Quest’atto volitivo determina il prolungarsi delle estremità delle labbra in un’espressione severa, come priva di speranza. L’amarezza dell’espressione è confermata dai solchi naso-labiali delineati. Il naso conferma il carattere deciso, e si conclude in due pieghe sotto la fronte.  Un uomo abituato a prendere decisioni, è evidente. La rima delle palpebre sottolinea lo sguardo, il punto focale di tutto il busto: sguardo focalizzato, senza incertezze, determinato ed ispirato. Guarda verso un punto ignoto:  forse vede già, nel corso dei secoli, i milioni di suoi seguaci, tutti, come lui, alla ricerca della verità e del rapporto diretto con la divinità. 

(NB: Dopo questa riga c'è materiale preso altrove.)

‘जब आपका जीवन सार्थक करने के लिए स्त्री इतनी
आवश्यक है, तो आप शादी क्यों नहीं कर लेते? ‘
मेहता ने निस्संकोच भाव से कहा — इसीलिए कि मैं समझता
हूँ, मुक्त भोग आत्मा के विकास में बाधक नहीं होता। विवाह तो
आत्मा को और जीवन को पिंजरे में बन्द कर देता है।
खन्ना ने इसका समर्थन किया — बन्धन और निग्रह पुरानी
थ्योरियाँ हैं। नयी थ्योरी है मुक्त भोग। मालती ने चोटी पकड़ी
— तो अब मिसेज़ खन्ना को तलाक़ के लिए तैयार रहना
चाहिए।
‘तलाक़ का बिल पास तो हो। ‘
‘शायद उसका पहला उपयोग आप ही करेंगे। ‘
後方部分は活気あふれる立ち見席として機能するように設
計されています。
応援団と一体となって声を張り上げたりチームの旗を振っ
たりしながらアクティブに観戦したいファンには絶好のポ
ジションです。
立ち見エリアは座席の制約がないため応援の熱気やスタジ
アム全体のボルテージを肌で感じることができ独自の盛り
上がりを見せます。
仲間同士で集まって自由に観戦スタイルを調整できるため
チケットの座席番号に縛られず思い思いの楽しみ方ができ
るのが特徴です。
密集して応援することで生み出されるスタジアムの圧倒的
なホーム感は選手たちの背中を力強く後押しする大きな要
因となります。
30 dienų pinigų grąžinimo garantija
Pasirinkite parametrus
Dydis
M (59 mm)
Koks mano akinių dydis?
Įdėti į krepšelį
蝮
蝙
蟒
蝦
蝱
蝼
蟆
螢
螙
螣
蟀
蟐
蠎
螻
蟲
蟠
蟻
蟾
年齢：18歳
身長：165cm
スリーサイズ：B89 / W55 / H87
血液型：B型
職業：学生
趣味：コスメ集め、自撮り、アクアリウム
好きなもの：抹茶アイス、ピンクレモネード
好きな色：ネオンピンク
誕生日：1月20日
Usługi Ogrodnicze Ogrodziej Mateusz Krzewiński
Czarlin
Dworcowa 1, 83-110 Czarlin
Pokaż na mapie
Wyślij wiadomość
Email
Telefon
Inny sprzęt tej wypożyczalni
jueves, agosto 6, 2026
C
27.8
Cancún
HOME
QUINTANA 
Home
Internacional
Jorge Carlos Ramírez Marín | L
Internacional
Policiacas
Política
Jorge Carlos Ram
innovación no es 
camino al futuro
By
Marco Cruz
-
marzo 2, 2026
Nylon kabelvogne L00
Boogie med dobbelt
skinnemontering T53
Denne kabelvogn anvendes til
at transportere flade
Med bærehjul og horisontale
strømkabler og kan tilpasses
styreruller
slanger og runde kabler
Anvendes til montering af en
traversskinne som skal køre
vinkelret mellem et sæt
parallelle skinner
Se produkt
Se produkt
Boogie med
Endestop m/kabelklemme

I riccioli che sfuggono dal cappello caratteristico ammorbidiscono la durezza dell’espressione con un divagare nell’umanità, ma anche questi sono composti, sottoposti anch’essi alla disciplina che sembra permeare ed avvolgere tutta la figura. Nel complesso, l’opera è descrittiva, centrata, possente. 
Ha un pregio: oltre alla bellezza intrinseca all’opera stessa, questo lavoro ci spinge alla meditazione. Cosa guarda Lutero? Quali sono le conseguenze della sua azione? Quale mistero racchiude questo personaggio? 
Il dono che Brusca ha fatto alla Chiesa Valdese è un omaggio, ma insieme una serie di domande verso il mondo protestante alla quale ci siamo avvicinati da poco, separati come siamo da diffidenze e delitti reciproci.
Eppure è certo che, senza curiosità e senza dialogo, è impossibile, per ognuno di noi, proclamare la nostra verità.